The San Francisco neighbourhood in Bilbao was a metropolitan area of great importance and relevance in the building-up and evolution of the steelmaking city that was Bilbao. This area was where the iron ore was mined. From the 19th century onwards there was an influx of workers from the countryside, creating the need to plan the development of the accelerated growth that arises out of countryside-town flows and the housing needs of a growing mass of new workers.
San Francisco has been a place where republican and socialist ideas have taken hold in a neighbourhood with a strong working-class and plebeian component. On the fringe of the struggles to improve the conditions of the most deprived sectors of the city, San Francisco was also a neighbourhood where many of the people of Bilbao enjoyed nights out in a neighbourhood that offered dancing, gaming, live music, glamour, dynamism and modernity.
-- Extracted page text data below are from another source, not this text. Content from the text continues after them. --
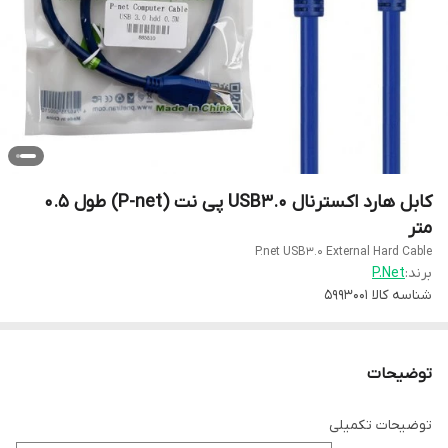
کابل هارد اکسترنال USB3.0 پی نت (P-net) طول 0.5
متر
P.net USB3.0 External Hard Cable
برند:
P.Net
شناسه کالا
5993001
توضیحات
توضیحات تکمیلی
The closure of the mines and the end of the steelmaking industrial era was followed by a phase of restructuring of the area and innovation of leading trends; trans-national immigration outstripped immigration from other parts of Spain. San Francisco is the Bilbao neighbourhood with the highest percentage of immigration – three times the average for the city. It packs in large communities of Africans and Asians, and South Americans along with other ethnic minorities (gypsies). San Francisco has a multi-cultural population that mixes in with the local population.
Since 2005 a Special Restoration Plan has been under way in this neighbourhood whose main aim is to drive improvement dynamics in both urban and social infrastructures, with input from, and participation by, citizens, seeking the greatest possible consensus on the decisions that have to be adopted to solve the problems existing in those neighbourhoods.